The “due process” claim has to do with Griffen's discovery that the prosecutor in his case (Badami) was meeting regularly with the judge (the commission) to discuss the case, without the knowledge of the accused (Griffen). Commission rules allow this, but even Stewart says it's a weakness in the system that the director of the commission is both the prosecutor of judges and the legal adviser to the commissioners on whether they should proceed with disciplinary action against a judge. In some states, an independent party, sometimes called a “commission counsel,” advises the commissioners on whether discipline is called for. This person may be a fulltime state employee, or he may be a contractor. Stewart has proposed the “commission counsel” idea to the commissioners, he said, and discussions are under way.

Griffen says that any action of this sort now is “too little and too late” as far as he's concerned, and it does nothing to solve the problem that the rules enforced by the commission forbid speech that is permitted by the First Amendment. The rules are too vague and too broad, he says.

“Can a judge be in a skit in the gridiron that pokes fun at a politician? Or a special interest? Or another judge?” He said he was charged with violating Canon Two of the judicial code (“A judge shall avoid impropriety and the appearance of impropriety in all of the judge's activities.”) after he told the parable of the Good Samaritan in a speech at Fayetteville, pleading against the mistreatment of homosexuals and immigrants. He criticized the war in Iraq in the same speech.
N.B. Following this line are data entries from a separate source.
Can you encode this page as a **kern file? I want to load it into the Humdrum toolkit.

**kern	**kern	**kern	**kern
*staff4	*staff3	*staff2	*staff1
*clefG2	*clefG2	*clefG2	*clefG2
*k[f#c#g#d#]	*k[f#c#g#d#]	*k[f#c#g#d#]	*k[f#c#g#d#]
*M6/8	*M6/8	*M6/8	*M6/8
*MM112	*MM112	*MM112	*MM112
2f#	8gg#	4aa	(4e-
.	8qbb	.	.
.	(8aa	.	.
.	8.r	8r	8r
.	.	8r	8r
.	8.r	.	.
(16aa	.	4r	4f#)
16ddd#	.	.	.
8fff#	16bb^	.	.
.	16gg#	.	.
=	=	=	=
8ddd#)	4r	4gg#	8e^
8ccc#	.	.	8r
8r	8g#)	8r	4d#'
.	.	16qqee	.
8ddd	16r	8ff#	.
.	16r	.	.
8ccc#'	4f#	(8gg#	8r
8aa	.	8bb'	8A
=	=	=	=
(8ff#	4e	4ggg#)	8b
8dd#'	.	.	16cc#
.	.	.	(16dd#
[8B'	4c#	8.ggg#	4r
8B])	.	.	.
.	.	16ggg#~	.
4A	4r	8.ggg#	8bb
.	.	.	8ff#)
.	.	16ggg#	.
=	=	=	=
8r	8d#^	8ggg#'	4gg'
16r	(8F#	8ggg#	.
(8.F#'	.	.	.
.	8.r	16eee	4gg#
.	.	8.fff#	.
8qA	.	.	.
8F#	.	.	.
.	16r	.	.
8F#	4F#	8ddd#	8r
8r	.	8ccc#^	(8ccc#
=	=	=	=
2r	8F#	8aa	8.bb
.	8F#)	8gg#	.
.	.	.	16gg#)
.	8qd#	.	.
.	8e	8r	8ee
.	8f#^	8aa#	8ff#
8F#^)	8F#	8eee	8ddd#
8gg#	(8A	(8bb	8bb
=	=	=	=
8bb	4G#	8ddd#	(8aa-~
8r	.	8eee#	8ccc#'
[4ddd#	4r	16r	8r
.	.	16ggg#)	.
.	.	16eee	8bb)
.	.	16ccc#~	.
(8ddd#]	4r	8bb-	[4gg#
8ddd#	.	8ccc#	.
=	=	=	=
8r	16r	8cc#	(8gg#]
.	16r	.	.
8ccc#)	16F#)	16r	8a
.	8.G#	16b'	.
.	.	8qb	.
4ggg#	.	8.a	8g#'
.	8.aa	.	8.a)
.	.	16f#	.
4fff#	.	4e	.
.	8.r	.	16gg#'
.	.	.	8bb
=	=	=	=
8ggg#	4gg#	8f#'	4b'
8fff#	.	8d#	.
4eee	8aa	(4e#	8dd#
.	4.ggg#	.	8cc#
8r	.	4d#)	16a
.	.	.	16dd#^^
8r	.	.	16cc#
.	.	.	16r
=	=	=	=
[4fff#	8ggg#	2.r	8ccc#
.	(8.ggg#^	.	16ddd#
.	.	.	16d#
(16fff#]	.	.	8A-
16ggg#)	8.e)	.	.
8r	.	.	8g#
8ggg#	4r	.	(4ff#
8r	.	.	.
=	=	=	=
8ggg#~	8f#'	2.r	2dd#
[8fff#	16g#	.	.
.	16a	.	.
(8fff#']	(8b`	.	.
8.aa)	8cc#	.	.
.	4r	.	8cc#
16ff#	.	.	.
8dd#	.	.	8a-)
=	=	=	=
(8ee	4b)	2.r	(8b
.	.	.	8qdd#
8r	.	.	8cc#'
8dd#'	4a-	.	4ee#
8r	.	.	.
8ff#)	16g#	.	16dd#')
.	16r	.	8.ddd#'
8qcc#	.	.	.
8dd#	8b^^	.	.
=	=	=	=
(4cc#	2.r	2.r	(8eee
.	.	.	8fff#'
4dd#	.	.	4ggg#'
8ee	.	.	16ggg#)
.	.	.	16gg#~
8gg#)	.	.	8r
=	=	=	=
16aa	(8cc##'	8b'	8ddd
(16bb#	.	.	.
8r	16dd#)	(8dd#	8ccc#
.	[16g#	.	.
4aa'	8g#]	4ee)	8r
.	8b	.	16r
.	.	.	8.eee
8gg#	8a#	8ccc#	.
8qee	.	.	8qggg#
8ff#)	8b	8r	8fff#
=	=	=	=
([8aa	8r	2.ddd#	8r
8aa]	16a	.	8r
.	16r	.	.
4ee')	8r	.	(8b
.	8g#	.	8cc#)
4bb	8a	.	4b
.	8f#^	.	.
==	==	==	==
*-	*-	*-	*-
“I'm an ordained minister, speaking in church, about public policy and morality. Can a judge or a judicial candidate be punished for comments in a Sunday School class? What are the standards?” He quoted Badami as saying that supporters of the Bush administration might disagree with Griffen's remarks and thus question his impartiality. “There's always somebody who disagrees,” Griffen said, and by that standard, a judge could never open his mouth without being accused of impropriety.

The Supreme Court can adopt new rules that are fair and clear, Griffen says. He agrees that a judge shouldn't comment on issues that are before him in court. But he says that he was accused of breaking the rules by supporting the proposed minimum-wage increase. “That was never an issue in any court, much less mine.”

“I play golf in War Memorial Park. It's a great place. If I sign a petition asking that the course not be done away with, is that a violation of the code?” (The city of Little Rock is considering proposals to do away with the War Memorial golf course.)

Some people worry that the weakening of the restrictions on judges' and judicial candidates' speech will produce new Jim Johnsons (see accompanying article). Johnson was Arkansas's leading segregationist of the 1950s and ‘60s and was elected to the Supreme Court on a pro-segregation platform. The prospect of another Johnson doesn't frighten Griffen.

“The First Amendment is in our Constitution to encourage honest, open, robust debate, with all of its variety and all of its attendant risk,” Griffen says. Johnson would concur.